About this exercise: Write out each record in full and exactly as given. Skip any pictures.

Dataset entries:
------------------------------------------------

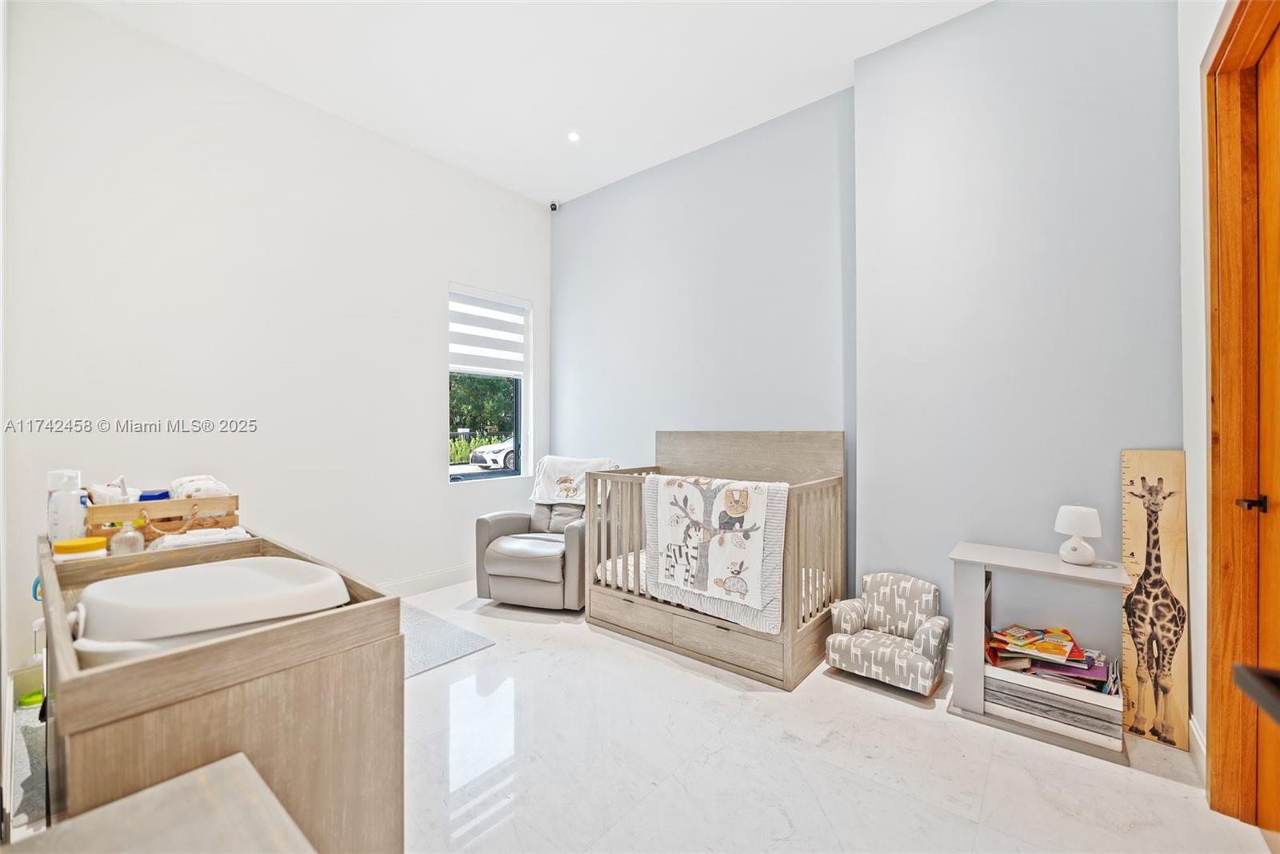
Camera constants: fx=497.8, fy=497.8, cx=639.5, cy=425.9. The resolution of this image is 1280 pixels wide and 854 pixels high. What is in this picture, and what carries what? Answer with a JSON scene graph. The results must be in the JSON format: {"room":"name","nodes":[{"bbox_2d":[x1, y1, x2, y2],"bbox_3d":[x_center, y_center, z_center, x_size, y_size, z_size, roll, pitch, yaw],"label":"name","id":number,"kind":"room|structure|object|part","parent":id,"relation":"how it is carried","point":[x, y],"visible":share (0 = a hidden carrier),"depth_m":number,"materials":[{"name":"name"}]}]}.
{"room":"bedroom","nodes":[
{"label":"bedroom","id":0,"kind":"room"},
{"bbox_2d":[0,0,544,697],"bbox_3d":[-1.947,-0.406,3.506,0.177,3.318,3.587,0,0,39],"label":"left wall","id":1,"kind":"structure","parent":0,"point":[432,397],"depth_m":2.90,"materials":[{"name":"white paint"}]},
{"bbox_2d":[376,562,476,596],"bbox_3d":[-1.959,1.183,3.365,0.020,0.135,3.410,0,0,39],"label":"baseboard","id":2,"kind":"structure","parent":1,"relation":"attached to","point":[444,574],"depth_m":3.78,"materials":[{"name":"white paint"}]},
{"bbox_2d":[447,284,531,482],"bbox_3d":[-1.318,-0.308,4.318,0.127,1.641,0.855,0,0,39],"label":"window","id":3,"kind":"structure","parent":1,"relation":"in","point":[479,476],"depth_m":4.41,"materials":[{"name":"glass"}]},
{"bbox_2d":[448,284,527,378],"bbox_3d":[-1.306,-0.792,4.281,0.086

------------------------------------------------

Solution for this exercise:
Camera constants: fx=497.8, fy=497.8, cx=639.5, cy=425.9. The resolution of this image is 1280 pixels wide and 854 pixels high. What is in this picture, and what carries what? Answer with a JSON scene graph. The results must be in the JSON format: {"room":"name","nodes":[{"bbox_2d":[x1, y1, x2, y2],"bbox_3d":[x_center, y_center, z_center, x_size, y_size, z_size, roll, pitch, yaw],"label":"name","id":number,"kind":"room|structure|object|part","parent":id,"relation":"how it is carried","point":[x, y],"visible":share (0 = a hidden carrier),"depth_m":number,"materials":[{"name":"name"}]}]}.
{"room":"bedroom","nodes":[
{"label":"bedroom","id":0,"kind":"room"},
{"bbox_2d":[0,0,544,697],"bbox_3d":[-1.947,-0.406,3.506,0.177,3.318,3.587,0,0,39],"label":"left wall","id":1,"kind":"structure","parent":0,"point":[432,397],"depth_m":2.90,"materials":[{"name":"white paint"}]},
{"bbox_2d":[376,562,476,596],"bbox_3d":[-1.959,1.183,3.365,0.020,0.135,3.410,0,0,39],"label":"baseboard","id":2,"kind":"structure","parent":1,"relation":"attached to","point":[444,574],"depth_m":3.78,"materials":[{"name":"white paint"}]},
{"bbox_2d":[447,284,531,482],"bbox_3d":[-1.318,-0.308,4.318,0.127,1.641,0.855,0,0,39],"label":"window","id":3,"kind":"structure","parent":1,"relation":"in","point":[479,476],"depth_m":4.41,"materials":[{"name":"glass"}]},
{"bbox_2d":[448,284,527,378],"bbox_3d":[-1.306,-0.792,4.281,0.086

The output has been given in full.